Data for the task >>
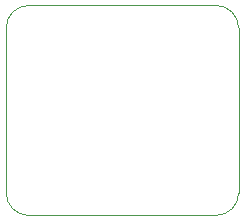
<source format=gbr>
%TF.GenerationSoftware,KiCad,Pcbnew,(5.1.10-1-10_14)*%
%TF.CreationDate,2022-04-02T19:32:47-06:00*%
%TF.ProjectId,RPiG3iMacJ20,52506947-3369-44d6-9163-4a32302e6b69,rev?*%
%TF.SameCoordinates,Original*%
%TF.FileFunction,Profile,NP*%
%FSLAX46Y46*%
G04 Gerber Fmt 4.6, Leading zero omitted, Abs format (unit mm)*
G04 Created by KiCad (PCBNEW (5.1.10-1-10_14)) date 2022-04-02 19:32:47*
%MOMM*%
%LPD*%
G01*
G04 APERTURE LIST*
%TA.AperFunction,Profile*%
%ADD10C,0.050000*%
%TD*%
G04 APERTURE END LIST*
D10*
X121920000Y-83185000D02*
X137795000Y-83185000D01*
X120015000Y-99060000D02*
X120015000Y-85090000D01*
X137795000Y-100965000D02*
X121920000Y-100965000D01*
X139700000Y-85090000D02*
X139700000Y-99060000D01*
X137795000Y-83185000D02*
G75*
G02*
X139700000Y-85090000I0J-1905000D01*
G01*
X139700000Y-99060000D02*
G75*
G02*
X137795000Y-100965000I-1905000J0D01*
G01*
X121920000Y-100965000D02*
G75*
G02*
X120015000Y-99060000I0J1905000D01*
G01*
X120015000Y-85090000D02*
G75*
G02*
X121920000Y-83185000I1905000J0D01*
G01*
M02*

</source>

Problem details >> In your copy of the material, every word must match and no image should appear.

Written response >>
<source format=gbr>
%TF.GenerationSoftware,KiCad,Pcbnew,(5.1.10-1-10_14)*%
%TF.CreationDate,2022-04-02T19:32:47-06:00*%
%TF.ProjectId,RPiG3iMacJ20,52506947-3369-44d6-9163-4a32302e6b69,rev?*%
%TF.SameCoordinates,Original*%
%TF.FileFunction,Profile,NP*%
%FSLAX46Y46*%
G04 Gerber Fmt 4.6, Leading zero omitted, Abs format (unit mm)*
G04 Created by KiCad (PCBNEW (5.1.10-1-10_14)) date 2022-04-02 19:32:47*
%MOMM*%
%LPD*%
G01*
G04 APERTURE LIST*
%TA.AperFunction,Profile*%
%ADD10C,0.050000*%
%TD*%
G04 APERTURE END LIST*
D10*
X121920000Y-83185000D02*
X137795000Y-83185000D01*
X120015000Y-99060000D02*
X120015000Y-85090000D01*
X137795000Y-100965000D02*
X121920000Y-100965000D01*
X139700000Y-85090000D02*
X139700000Y-99060000D01*
X137795000Y-83185000D02*
G75*
G02*
X139700000Y-85090000I0J-1905000D01*
G01*
X139700000Y-99060000D02*
G75*
G02*
X137795000Y-100965000I-1905000J0D01*
G01*
X121920000Y-100965000D02*
G75*
G02*
X120015000Y-99060000I0J1905000D01*
G01*
X120015000Y-85090000D02*
G75*
G02*
X121920000Y-83185000I1905000J0D01*
G01*
M02*

</source>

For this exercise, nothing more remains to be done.